WHAT YOU NEED TO DO:
Reproduce verbatim the line where "Mark a notification as read" occurs, along with all following lines down to the last line of the data.

AVAILABLE RECORDS:
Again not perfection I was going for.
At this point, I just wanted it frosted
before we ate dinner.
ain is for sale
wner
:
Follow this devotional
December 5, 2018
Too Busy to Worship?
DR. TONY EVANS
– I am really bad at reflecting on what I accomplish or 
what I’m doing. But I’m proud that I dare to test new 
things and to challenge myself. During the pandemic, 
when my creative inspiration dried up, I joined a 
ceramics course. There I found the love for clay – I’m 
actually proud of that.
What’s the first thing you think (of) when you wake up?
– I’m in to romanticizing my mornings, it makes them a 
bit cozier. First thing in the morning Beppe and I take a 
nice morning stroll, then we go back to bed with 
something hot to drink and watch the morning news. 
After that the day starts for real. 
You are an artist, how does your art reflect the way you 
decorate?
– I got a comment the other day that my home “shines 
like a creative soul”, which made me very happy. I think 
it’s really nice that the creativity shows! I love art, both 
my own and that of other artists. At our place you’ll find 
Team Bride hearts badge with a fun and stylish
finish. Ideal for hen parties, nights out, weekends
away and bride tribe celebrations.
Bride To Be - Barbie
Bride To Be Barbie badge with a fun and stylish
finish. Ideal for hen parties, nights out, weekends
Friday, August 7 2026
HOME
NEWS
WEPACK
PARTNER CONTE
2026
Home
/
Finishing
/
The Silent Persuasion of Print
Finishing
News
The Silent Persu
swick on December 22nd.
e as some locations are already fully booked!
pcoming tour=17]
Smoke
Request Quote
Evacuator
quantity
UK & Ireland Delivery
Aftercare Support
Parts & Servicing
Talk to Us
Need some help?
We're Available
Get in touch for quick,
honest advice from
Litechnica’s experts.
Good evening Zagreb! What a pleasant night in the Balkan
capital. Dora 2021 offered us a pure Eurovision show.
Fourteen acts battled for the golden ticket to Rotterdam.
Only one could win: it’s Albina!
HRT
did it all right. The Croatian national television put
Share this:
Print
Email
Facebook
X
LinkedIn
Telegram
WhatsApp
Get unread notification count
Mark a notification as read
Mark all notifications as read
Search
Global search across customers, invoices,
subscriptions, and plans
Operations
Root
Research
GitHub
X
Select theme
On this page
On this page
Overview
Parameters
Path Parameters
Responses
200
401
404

REPLY TO THE EXERCISE:
Mark a notification as read
Mark all notifications as read
Search
Global search across customers, invoices,
subscriptions, and plans
Operations
Root
Research
GitHub
X
Select theme
On this page
On this page
Overview
Parameters
Path Parameters
Responses
200
401
404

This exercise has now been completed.